TASK REQUIREMENTS –
1. Using the quarterly filing excerpt below, decide whether each statement agrees with it. Answer yes or no for each, and quote the deciding words exactly.
(a) The company's top officers found its disclosure controls and procedures effective as of June 30, 2005.
(b) During the quarter ended June 30, 2005, the company made changes to its internal controls that materially affected its financial reporting.
(c) Mr. Grynberg supported the Special Master's recommendation to dismiss the case against the company.
2. Extend the quarterly filing excerpt below, picking up right after its last sentence.
[BEGIN PASSAGE GIVEN]
Quarterly Evaluation of Disclosure Controls and Procedures - We have established disclosure controls and procedures to ensure that information required to be disclosed by us, including our consolidated entities, in the reports that we file or submit under the Securities and Exchange Act of 1934, as amended (the Act), is recorded, processed, summarized and reported, within the time periods specified in the U.S. Securities and Exchange Commission’s (SEC) rules and forms. Under the supervision and with the participation of senior management, including our Chairman and Chief Executive Officer (Principal Executive Officer) and our Chief Financial Officer (Principal Financial Officer), we evaluated our disclosure controls and procedures, as such term is defined under Rule 13a-15(e) promulgated under the Act. Based on this evaluation, our Principal Executive Officer and our Principal Financial Officer concluded that our disclosure controls and procedures were effective as of June 30, 2005, in ensuring the timely disclosure of required information in our periodic SEC filings.

 

Changes in Internal Controls Over Financial Reporting - We have not made any changes in our internal controls over financial reporting (as defined in Rule 13a-15(f) and 15d-15(f) under the Act) during the quarter ended June 30, 2005, that have materially affected, or are reasonably likely to materially affect, our internal control over financial reporting.

 

PART II - OTHER INFORMATION

 

Item 1.Legal Proceedings

 

United States ex rel. Jack J. Grynberg v. ONEOK, Inc., et al., No. CIV-97-1006-R, United States District Court for the Western District of Oklahoma, transferred, In re Natural Gas Royalties Qui Tam Litigation, MDL Docket No. 1293, United States District Court for the District of Wyoming. On May 13, 2005, the Special Master issued his Report and Recommendation (the “Report”), recommending that several cases, including the case against us, be dismissed for lack of subject matter jurisdiction. Mr. Grynberg has objected to the Special Master’s Report insofar as it recommends dismissal for us and other defendants. Briefing in response to the Report is expected to be completed by August 2005.
[END PASSAGE GIVEN]
[BEGIN PROVIDED DATA]
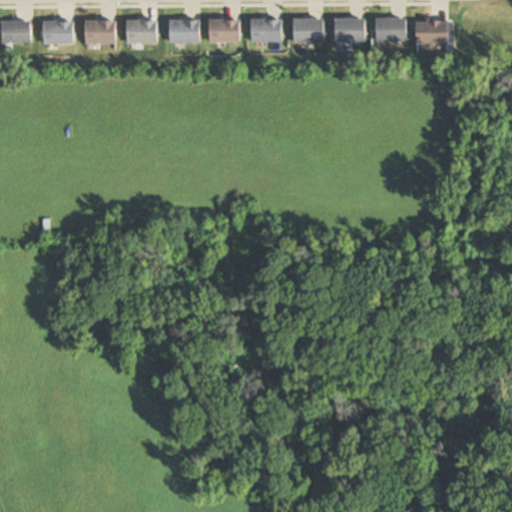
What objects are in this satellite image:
building: (267, 30)
building: (309, 30)
building: (350, 30)
building: (391, 30)
building: (185, 31)
building: (225, 31)
building: (17, 32)
building: (59, 32)
building: (101, 32)
building: (143, 32)
building: (433, 32)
[END PROVIDED DATA]
TASK RESULTS –
1.
(a) Yes: "our Principal Executive Officer and our Principal Financial Officer concluded that our disclosure controls and procedures were effective as of June 30, 2005"
(b) No: "We have not made any changes in our internal controls over financial reporting"
(c) No: "Mr. Grynberg has objected to the Special Master’s Report insofar as it recommends dismissal for us and other defendants."

2.
Will Price, et al. v. Gas Pipelines, et al. (f/k/a Quinque Operating Company, et al. v. Gas Pipelines, et al.), 26th Judicial District, District Court of Stevens County, Kansas, Civil Department, Case No. 99C30 (“Price I”). As previously discussed in our Annual Report on Form 10-K for the year ended December 31, 2004, we, along with five of our subsidiaries and one of our divisions are among the approximately 225 named defendants in this case. Additionally, in connection with the completion of our acquisition of the natural gas liquids (NGL) businesses owned by several Koch companies, on July 1, 2005, we acquired Koch Hydrocarbon, LP (renamed ONEOK Hydrocarbon, L.P.) which is also one of the named defendants in this case.

 

Will Price and Stixon Petroleum, et al. v. Gas Pipelines, et al., 26th Judicial District, District Court of Stevens County, Kansas, Civil Department, Case No. 03C232 (“Price II”). As previously discussed in our Annual Report on Form 10-K for the year ended December 31, 2004, we, along with four of our subsidiaries are among the 21 groups of defendants named in this case. Additionally, in connection with the completion of our acquisition of the natural gas liquids (NGL) businesses owned by several Koch companies, announced on July 1, 2005, we acquired Koch Hydrocarbon, LP (renamed ONEOK Hydrocarbon, L.P.) which is also one of the named defendants in this case.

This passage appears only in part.